The Discomfort of Planning
I’ve been a strategist and a brand planner for many years now. The kind of years that earn you labels like “experienced,” “pro,” or—my personal favourite—“seasoned.”
But here’s a confession: working on any client strategy still makes me uncomfortable.
Last year around the same time, I was working on a campaign proposition for a global logistics company. The brief was clear: From the current perception of a ‘shipping giant’ reposition them as a tech-driven solutions partner. Simple, right?
Except I had no clue about freight forwarding, cross-docking, first-mile, middle-mile, or last-mile optimisation. My Google search history looked like I was preparing for a customs clearance exam. I had two weeks to figure out what mattered to CXOs, make sense of operational inefficiencies, and somehow string together a story that both the client’s C-suite and our creative team would find compelling.
There’s an unease that never fully goes away - trying to become a customer I’m not, looking at their world through borrowed eyes, search for something that is not obvious in datasets and reports. It amplifies when I step into a new category I’ve never worked in, and having to sound convincing in front of people who’ve live and breathe it every day.
And even before that to convince the creative team and say, “Here’s the insight, here’s the narrative, and here’s why this matters.”
This discomfort is not an impostor syndrome or false humility. It’s just the honest messiness of doing a job that requires you to be in a state of perpetual not-knowing—and then making something clear and confident out of it.
In the initial years, I always thought that the fault was within me. Maybe, I’m slow to grasp things.

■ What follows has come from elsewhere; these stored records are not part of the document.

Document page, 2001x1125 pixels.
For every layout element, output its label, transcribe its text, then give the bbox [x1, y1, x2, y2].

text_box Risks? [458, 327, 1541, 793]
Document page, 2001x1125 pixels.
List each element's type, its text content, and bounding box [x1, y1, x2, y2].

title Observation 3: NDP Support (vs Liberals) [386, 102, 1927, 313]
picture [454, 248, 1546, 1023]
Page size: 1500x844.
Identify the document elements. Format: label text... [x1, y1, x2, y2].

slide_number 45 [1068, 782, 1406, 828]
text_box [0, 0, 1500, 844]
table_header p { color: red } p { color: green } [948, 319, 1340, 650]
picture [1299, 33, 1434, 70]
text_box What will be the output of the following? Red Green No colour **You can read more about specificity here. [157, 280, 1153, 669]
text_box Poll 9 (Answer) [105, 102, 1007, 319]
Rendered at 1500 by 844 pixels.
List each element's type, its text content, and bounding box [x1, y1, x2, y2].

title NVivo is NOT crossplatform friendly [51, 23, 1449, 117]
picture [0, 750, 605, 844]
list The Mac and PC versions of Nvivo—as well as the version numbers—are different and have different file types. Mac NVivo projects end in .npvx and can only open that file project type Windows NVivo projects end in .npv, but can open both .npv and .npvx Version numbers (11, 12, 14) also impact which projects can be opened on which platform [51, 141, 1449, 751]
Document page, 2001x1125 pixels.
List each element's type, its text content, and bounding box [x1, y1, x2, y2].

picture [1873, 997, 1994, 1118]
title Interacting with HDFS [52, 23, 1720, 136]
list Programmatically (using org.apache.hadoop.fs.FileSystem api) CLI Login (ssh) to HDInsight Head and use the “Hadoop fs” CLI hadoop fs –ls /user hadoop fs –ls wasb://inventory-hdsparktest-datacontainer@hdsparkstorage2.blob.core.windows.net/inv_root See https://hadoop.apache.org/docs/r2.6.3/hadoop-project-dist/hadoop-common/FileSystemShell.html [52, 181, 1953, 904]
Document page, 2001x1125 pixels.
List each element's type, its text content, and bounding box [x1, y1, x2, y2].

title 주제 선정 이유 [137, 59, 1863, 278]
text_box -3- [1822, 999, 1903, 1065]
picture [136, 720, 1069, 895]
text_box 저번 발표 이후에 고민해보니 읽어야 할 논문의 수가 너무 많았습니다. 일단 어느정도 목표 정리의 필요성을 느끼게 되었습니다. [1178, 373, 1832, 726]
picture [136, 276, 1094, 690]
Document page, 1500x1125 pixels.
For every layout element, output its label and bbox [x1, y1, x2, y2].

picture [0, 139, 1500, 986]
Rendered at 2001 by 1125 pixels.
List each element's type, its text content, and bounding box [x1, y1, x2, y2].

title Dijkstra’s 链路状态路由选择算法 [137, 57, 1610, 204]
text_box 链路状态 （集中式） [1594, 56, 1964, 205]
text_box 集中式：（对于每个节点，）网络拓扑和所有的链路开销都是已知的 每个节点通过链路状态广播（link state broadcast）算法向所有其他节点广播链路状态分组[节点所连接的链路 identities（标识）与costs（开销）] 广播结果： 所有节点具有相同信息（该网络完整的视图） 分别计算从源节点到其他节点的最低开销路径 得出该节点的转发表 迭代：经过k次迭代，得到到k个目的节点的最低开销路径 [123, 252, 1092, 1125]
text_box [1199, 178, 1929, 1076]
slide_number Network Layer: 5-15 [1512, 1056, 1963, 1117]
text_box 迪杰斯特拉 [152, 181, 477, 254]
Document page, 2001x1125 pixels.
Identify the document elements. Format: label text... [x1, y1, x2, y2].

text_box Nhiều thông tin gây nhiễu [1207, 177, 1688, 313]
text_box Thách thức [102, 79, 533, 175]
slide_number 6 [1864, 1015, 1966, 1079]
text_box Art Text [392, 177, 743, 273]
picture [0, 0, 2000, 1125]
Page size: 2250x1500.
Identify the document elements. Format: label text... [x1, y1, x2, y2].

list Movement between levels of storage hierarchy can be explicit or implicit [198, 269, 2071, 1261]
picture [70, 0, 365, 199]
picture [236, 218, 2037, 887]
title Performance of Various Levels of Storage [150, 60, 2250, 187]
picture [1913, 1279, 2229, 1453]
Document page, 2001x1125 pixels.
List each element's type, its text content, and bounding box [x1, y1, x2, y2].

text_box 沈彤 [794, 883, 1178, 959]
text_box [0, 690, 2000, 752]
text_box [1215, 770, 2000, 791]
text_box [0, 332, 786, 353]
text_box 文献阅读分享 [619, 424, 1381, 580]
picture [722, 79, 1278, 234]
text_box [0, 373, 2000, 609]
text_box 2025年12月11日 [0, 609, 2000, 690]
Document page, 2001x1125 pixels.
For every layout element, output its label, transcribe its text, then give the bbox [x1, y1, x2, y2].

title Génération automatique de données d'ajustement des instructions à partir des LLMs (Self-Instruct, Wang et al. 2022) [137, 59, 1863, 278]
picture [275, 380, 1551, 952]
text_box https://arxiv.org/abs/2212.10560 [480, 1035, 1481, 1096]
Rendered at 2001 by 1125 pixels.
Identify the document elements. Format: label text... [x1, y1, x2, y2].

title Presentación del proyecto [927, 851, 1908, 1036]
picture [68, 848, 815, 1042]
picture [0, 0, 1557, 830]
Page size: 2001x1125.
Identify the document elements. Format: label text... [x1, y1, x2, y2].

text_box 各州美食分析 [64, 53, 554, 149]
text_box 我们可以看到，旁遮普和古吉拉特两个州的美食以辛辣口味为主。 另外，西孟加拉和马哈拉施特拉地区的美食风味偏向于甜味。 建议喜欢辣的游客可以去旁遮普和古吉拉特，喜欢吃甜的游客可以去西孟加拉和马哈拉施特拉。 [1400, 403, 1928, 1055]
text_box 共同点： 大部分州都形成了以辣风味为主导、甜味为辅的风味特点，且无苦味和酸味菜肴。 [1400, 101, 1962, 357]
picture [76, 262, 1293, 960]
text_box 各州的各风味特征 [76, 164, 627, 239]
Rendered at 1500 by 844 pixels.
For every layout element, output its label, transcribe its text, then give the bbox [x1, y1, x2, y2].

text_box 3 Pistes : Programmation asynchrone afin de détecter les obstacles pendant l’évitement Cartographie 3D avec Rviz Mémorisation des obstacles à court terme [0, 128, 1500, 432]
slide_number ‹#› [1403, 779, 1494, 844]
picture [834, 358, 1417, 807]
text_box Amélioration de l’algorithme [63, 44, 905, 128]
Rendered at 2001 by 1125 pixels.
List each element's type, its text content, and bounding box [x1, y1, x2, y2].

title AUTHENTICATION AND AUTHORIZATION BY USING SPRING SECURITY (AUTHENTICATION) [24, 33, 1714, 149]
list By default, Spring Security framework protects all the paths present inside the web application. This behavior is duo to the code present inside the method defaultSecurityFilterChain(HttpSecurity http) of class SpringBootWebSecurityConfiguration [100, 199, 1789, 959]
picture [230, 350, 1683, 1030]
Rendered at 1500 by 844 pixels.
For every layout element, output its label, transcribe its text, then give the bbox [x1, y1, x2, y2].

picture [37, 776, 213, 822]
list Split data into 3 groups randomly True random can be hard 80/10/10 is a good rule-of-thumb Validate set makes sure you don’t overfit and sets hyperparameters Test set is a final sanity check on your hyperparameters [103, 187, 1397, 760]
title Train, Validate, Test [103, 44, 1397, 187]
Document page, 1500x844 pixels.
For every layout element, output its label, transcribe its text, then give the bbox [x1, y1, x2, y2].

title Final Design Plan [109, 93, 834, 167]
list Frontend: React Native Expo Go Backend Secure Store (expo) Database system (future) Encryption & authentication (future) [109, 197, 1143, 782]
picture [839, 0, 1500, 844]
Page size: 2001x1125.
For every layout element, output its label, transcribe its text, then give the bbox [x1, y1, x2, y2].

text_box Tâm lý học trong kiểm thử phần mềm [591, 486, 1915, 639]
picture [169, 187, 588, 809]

Maybe, I am not keeping my ears on the ground perpetually. Maybe, I’m not sharp enough. It was much, much later, a wise mentor told me that discomfort can be a secret weapon—if you know how to work with it.
In Hidden Potential, Adam Grant writes that the most successful people aren’t always the most gifted—they’re the ones who are the most coachable. The ones who can navigate discomfort, stay curious, and keep iterating. Strategy isn’t about certainty. It’s about staying in that uneasy middle ground long enough to uncover something valuable.
In a world obsessed with strengths, comfort zones, and “zone of genius,” we forget that growth mostly comes from the exact opposite—moments where we feel out of depth, unqualified, and uncertain.
Here’s a 3-step framework that’s worked for me:
1. Lean into the “I don’t know” phase
In strategy, you’re often expected to be the “smartest person in the room.” But the truth is, you’re usually the most curious person in the room. You’re the one paid to not know, but to ask better questions.
The key is to normalise that blank slate. Enter industries like a student, not a consultant. Let go of the pressure to sound smart; instead, aim to learn fast. Say “I don’t know” early, so that “here’s what I found” lands stronger.
2. Get uncomfortably close to the customer
Strategy is empathy in action. And empathy doesn’t happen from behind a desk. Whether it’s hanging out in warehouses, joining sales calls, or reading Reddit threads for hours, browsing through various social media profiles and posts, immersing yourself in the customer's reality is non-negotiable. Discomfort here isn't a bug—it's a feature. If you're not a little out of place, you're not close enough to the truth.
3. Treat the brief as a working hypothesis, not a final answer
Your initial versions of the strategy are just placeholders. Let it be messy. One of the hidden skills of a strategist is being a translator—converting ambiguity into clarity for others. You must explain the messy 'why' behind a clean 'what.'
Use discomfort as empathy. If you struggled to make sense of the customer, the market, the brief—chances are the creative team will too. Instead of giving a prescription, bring them into the journey. Share the questions you asked, the blind spots you hit, and how you arrived here. The best briefs are not answers—they're provocations with a purpose.
If you're in the business of strategy, brand, or creativity, discomfort is your lifelong roommate. The trick is to make it your collaborator.
Instead of managing discomfort, learn from it. Instead of masking it, mine it. Because discomfort isn’t the thing holding you back. It’s the thing pushing you forward.
A great strategy emerges—from the friction between certainty and contradiction.